Today, I implementd the suggestions from Sophos KB 121509 regarding POODLE. I noticed from the logs that this causes a lot of incoming mail to fail with
SSL routines:SSL3_GET_CLIENT_HELLO:no shared cipher
So it seems that a lot of mail servers out there do not support decent ciphers. In most cases, they should fallback to cleartext - but is that what we want? The way I understand poodle, a lot of spurious connections are initiated from an attacked client in order to let slowly leak internal information (e.g. http cookies) byte by byte; whereas "legitimate" transmissions are - essentially - not affected. While I don't see how the http scenario translates well to smtp (could an attacker cause a client to try to send many mails with varying senders, say, to leak .... what?

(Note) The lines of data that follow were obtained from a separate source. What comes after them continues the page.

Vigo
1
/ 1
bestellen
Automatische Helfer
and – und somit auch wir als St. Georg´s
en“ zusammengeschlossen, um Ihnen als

The subject?), it seems that a lot of "slightly" broken TLS-secured email is downgraded to complete clear text by the countermeasures.
Of course it would be best if the mail servers "out there" implemented at least some acceptable ciphers. But I'm afraid that (especially once 9.209 will be rolled out) more mails are exposed in clear than would be necessary.
I also just notice that some mails simply fail *without* fallback to cleartext, namely if the senders want to enforce TLS and don't find a common cipher; examples I stumbled upon are startssl.com and commerzbank.com (of course it's a shame for a CA and a bank to still be poodle-vulnerable, but ...)
Any thoughts on this? Could it be recommended to keep SSLv3 alive for smtp?